Page-level text extractions.
+ + +

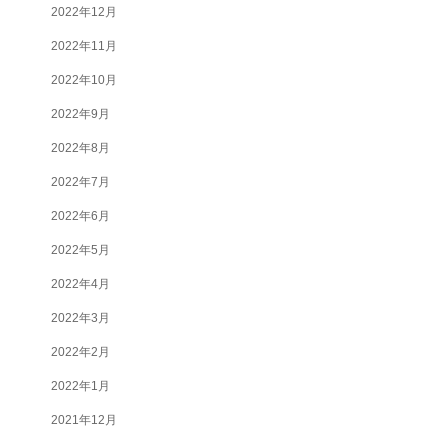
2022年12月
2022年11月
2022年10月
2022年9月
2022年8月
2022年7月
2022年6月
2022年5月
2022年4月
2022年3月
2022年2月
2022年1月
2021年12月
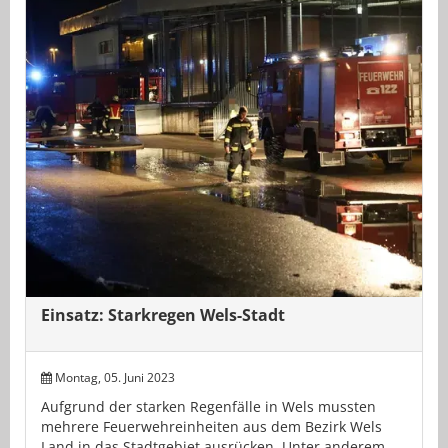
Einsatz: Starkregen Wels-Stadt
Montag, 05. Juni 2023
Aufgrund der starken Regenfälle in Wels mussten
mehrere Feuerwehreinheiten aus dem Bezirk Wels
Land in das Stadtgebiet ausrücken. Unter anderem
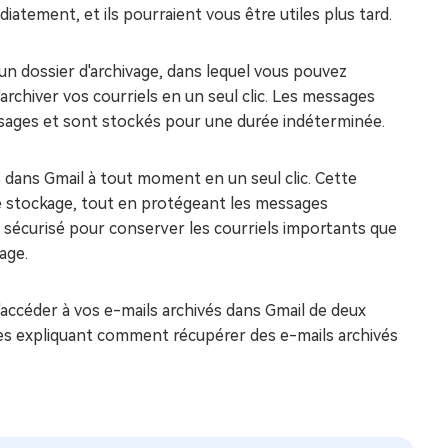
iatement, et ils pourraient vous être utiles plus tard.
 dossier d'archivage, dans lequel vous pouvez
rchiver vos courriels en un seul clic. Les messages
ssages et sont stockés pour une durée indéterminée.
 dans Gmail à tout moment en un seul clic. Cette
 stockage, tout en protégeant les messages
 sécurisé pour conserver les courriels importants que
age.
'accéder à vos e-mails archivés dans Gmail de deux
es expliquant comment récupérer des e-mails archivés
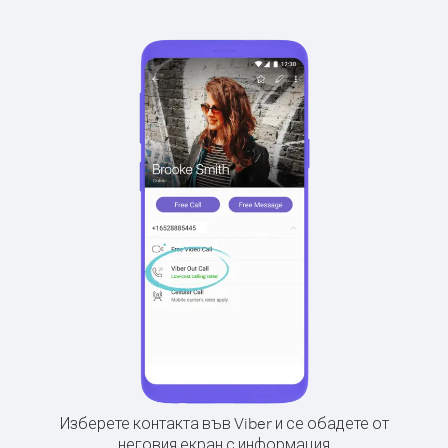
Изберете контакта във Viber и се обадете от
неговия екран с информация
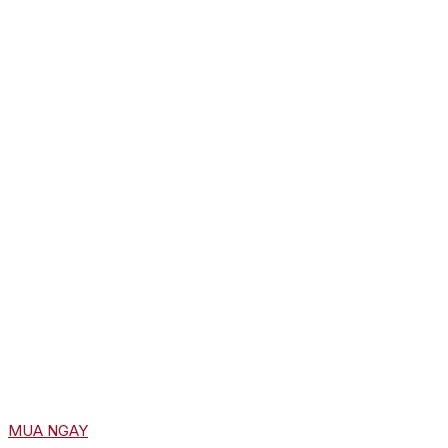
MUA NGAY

+ + +

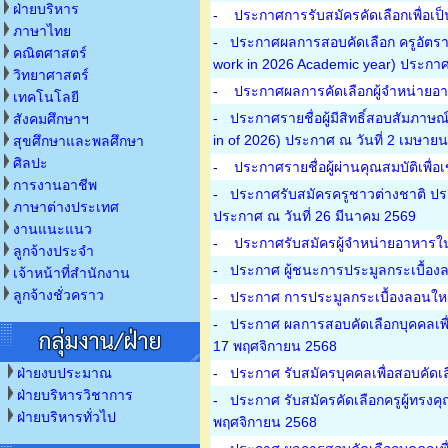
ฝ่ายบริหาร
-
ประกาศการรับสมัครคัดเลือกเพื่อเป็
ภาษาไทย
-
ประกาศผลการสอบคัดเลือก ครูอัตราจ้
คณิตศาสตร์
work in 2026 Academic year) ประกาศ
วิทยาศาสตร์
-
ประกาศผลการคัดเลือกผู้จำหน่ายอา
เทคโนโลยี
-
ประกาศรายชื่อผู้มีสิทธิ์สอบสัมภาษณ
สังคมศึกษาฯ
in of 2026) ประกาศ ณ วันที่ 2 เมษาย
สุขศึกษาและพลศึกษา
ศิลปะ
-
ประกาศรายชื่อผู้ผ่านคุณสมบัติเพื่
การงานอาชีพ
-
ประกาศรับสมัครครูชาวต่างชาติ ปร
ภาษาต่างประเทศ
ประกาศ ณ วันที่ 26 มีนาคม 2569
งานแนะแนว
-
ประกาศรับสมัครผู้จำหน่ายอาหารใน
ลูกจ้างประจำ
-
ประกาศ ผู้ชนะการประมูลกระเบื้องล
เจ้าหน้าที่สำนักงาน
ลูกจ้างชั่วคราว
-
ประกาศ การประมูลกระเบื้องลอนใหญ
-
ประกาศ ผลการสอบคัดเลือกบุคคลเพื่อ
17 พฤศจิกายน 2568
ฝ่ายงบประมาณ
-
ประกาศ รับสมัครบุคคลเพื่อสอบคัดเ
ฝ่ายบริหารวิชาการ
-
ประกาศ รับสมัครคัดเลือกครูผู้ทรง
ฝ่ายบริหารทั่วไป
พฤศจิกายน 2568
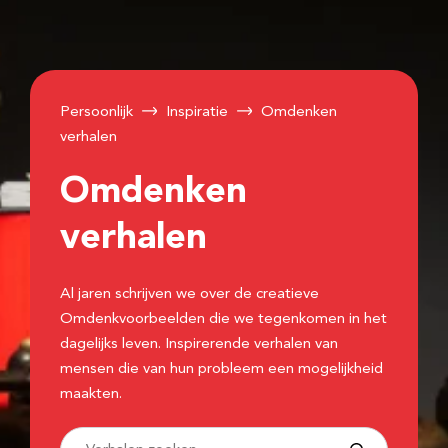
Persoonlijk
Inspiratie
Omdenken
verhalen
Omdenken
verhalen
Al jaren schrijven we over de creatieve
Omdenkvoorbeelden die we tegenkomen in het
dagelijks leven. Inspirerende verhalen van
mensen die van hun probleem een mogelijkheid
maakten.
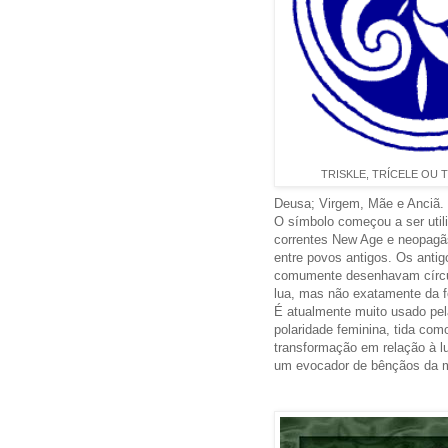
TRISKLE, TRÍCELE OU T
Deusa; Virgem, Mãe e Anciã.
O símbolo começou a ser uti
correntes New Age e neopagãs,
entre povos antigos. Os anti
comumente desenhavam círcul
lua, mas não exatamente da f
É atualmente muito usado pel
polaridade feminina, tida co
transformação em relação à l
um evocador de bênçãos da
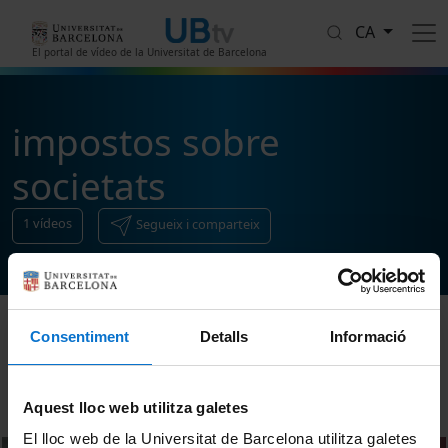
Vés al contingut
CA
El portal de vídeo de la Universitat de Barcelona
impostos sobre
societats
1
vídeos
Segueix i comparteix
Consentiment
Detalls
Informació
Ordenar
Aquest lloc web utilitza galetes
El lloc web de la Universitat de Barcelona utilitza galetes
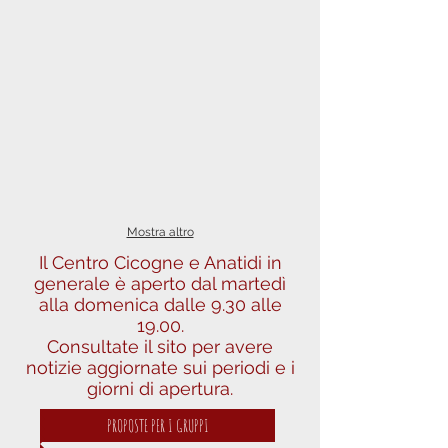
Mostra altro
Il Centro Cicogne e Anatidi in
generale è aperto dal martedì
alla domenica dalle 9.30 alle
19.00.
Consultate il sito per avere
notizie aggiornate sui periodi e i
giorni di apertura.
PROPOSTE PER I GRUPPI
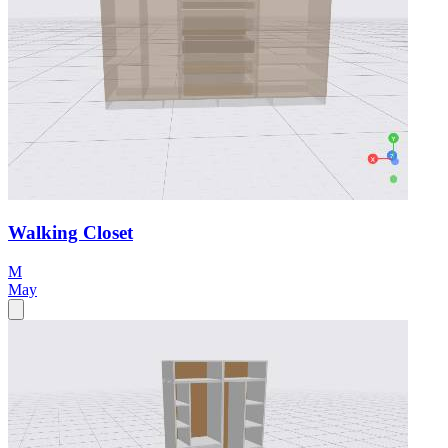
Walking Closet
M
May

+ + +

Exercise details. Which lines above run from the one containing "ssages et sont" to the one containing "Gmail de deux"? Give them again exactly, both ends included.

Finished exercise.
ssages et sont stockés pour une durée indéterminée.
 dans Gmail à tout moment en un seul clic. Cette
 stockage, tout en protégeant les messages
 sécurisé pour conserver les courriels importants que
age.
'accéder à vos e-mails archivés dans Gmail de deux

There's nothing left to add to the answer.